• _Task to carry out_
Repeat exactly the lines from the start of the entries below through the line containing "в 2024 году, но сроки изменили из-за". Omit the rest.

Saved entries

• • • •

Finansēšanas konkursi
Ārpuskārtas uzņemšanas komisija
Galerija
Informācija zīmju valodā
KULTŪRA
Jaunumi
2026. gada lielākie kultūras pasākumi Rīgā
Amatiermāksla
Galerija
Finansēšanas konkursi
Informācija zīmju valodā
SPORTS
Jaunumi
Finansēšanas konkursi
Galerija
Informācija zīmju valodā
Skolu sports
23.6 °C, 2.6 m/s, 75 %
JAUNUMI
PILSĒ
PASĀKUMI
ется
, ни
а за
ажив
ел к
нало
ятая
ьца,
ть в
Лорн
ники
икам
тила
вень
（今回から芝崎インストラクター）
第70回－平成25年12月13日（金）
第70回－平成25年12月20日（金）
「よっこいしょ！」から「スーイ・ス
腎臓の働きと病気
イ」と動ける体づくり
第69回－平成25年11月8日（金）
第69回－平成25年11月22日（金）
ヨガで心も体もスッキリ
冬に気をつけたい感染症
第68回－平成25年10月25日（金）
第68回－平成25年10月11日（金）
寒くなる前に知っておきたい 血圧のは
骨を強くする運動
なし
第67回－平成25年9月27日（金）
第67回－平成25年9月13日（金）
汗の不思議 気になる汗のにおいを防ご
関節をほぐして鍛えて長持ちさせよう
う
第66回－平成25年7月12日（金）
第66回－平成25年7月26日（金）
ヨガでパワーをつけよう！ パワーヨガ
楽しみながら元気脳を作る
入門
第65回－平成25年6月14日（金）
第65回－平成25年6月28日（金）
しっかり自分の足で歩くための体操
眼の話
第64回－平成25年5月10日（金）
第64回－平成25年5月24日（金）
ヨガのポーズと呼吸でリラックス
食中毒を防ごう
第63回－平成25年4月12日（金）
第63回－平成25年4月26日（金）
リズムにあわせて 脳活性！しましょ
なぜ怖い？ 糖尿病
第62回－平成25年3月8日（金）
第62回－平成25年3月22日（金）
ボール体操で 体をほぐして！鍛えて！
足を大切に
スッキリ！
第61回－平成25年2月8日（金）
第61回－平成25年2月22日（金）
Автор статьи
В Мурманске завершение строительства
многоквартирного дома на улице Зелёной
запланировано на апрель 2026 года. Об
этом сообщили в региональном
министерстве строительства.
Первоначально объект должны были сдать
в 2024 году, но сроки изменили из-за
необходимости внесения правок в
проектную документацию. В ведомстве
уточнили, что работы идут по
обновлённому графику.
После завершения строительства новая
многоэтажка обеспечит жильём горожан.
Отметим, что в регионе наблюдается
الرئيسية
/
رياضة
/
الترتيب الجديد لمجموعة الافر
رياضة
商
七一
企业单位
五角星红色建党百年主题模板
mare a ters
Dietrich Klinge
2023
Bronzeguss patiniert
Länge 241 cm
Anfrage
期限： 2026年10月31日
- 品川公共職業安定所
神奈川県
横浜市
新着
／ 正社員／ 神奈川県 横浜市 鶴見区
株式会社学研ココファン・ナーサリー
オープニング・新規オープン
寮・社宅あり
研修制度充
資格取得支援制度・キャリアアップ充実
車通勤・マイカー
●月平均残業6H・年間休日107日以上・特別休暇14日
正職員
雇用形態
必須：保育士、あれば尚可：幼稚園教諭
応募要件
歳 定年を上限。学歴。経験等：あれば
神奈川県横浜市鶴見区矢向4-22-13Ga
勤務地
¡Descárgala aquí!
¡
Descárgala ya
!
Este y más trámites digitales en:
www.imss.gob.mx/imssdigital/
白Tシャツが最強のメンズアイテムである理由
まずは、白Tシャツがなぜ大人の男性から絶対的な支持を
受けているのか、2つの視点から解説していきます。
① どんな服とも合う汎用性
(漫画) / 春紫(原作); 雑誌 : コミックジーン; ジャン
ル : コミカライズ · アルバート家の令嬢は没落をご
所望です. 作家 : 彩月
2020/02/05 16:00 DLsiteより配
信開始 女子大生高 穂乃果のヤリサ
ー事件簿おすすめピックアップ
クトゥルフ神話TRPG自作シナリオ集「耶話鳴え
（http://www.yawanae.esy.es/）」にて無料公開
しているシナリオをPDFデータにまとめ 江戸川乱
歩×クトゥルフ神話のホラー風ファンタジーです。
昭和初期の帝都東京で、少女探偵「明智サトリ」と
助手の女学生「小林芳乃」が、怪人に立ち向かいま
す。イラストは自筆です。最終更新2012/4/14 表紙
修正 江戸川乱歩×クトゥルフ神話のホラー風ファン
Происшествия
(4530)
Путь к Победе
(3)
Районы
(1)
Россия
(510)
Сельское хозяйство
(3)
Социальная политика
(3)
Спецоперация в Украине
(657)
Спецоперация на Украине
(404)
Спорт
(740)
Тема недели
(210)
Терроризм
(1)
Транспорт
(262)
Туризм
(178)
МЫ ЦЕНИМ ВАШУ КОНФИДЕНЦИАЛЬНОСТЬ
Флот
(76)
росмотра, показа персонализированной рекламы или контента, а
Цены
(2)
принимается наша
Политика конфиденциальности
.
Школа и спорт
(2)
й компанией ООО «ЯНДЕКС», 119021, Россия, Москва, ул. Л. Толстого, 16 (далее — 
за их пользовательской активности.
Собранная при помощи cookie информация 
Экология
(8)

• • • •

• _Solution to this task_
Finansēšanas konkursi
Ārpuskārtas uzņemšanas komisija
Galerija
Informācija zīmju valodā
KULTŪRA
Jaunumi
2026. gada lielākie kultūras pasākumi Rīgā
Amatiermāksla
Galerija
Finansēšanas konkursi
Informācija zīmju valodā
SPORTS
Jaunumi
Finansēšanas konkursi
Galerija
Informācija zīmju valodā
Skolu sports
23.6 °C, 2.6 m/s, 75 %
JAUNUMI
PILSĒ
PASĀKUMI
ется
, ни
а за
ажив
ел к
нало
ятая
ьца,
ть в
Лорн
ники
икам
тила
вень
（今回から芝崎インストラクター）
第70回－平成25年12月13日（金）
第70回－平成25年12月20日（金）
「よっこいしょ！」から「スーイ・ス
腎臓の働きと病気
イ」と動ける体づくり
第69回－平成25年11月8日（金）
第69回－平成25年11月22日（金）
ヨガで心も体もスッキリ
冬に気をつけたい感染症
第68回－平成25年10月25日（金）
第68回－平成25年10月11日（金）
寒くなる前に知っておきたい 血圧のは
骨を強くする運動
なし
第67回－平成25年9月27日（金）
第67回－平成25年9月13日（金）
汗の不思議 気になる汗のにおいを防ご
関節をほぐして鍛えて長持ちさせよう
う
第66回－平成25年7月12日（金）
第66回－平成25年7月26日（金）
ヨガでパワーをつけよう！ パワーヨガ
楽しみながら元気脳を作る
入門
第65回－平成25年6月14日（金）
第65回－平成25年6月28日（金）
しっかり自分の足で歩くための体操
眼の話
第64回－平成25年5月10日（金）
第64回－平成25年5月24日（金）
ヨガのポーズと呼吸でリラックス
食中毒を防ごう
第63回－平成25年4月12日（金）
第63回－平成25年4月26日（金）
リズムにあわせて 脳活性！しましょ
なぜ怖い？ 糖尿病
第62回－平成25年3月8日（金）
第62回－平成25年3月22日（金）
ボール体操で 体をほぐして！鍛えて！
足を大切に
スッキリ！
第61回－平成25年2月8日（金）
第61回－平成25年2月22日（金）
Автор статьи
В Мурманске завершение строительства
многоквартирного дома на улице Зелёной
запланировано на апрель 2026 года. Об
этом сообщили в региональном
министерстве строительства.
Первоначально объект должны были сдать
в 2024 году, но сроки изменили из-за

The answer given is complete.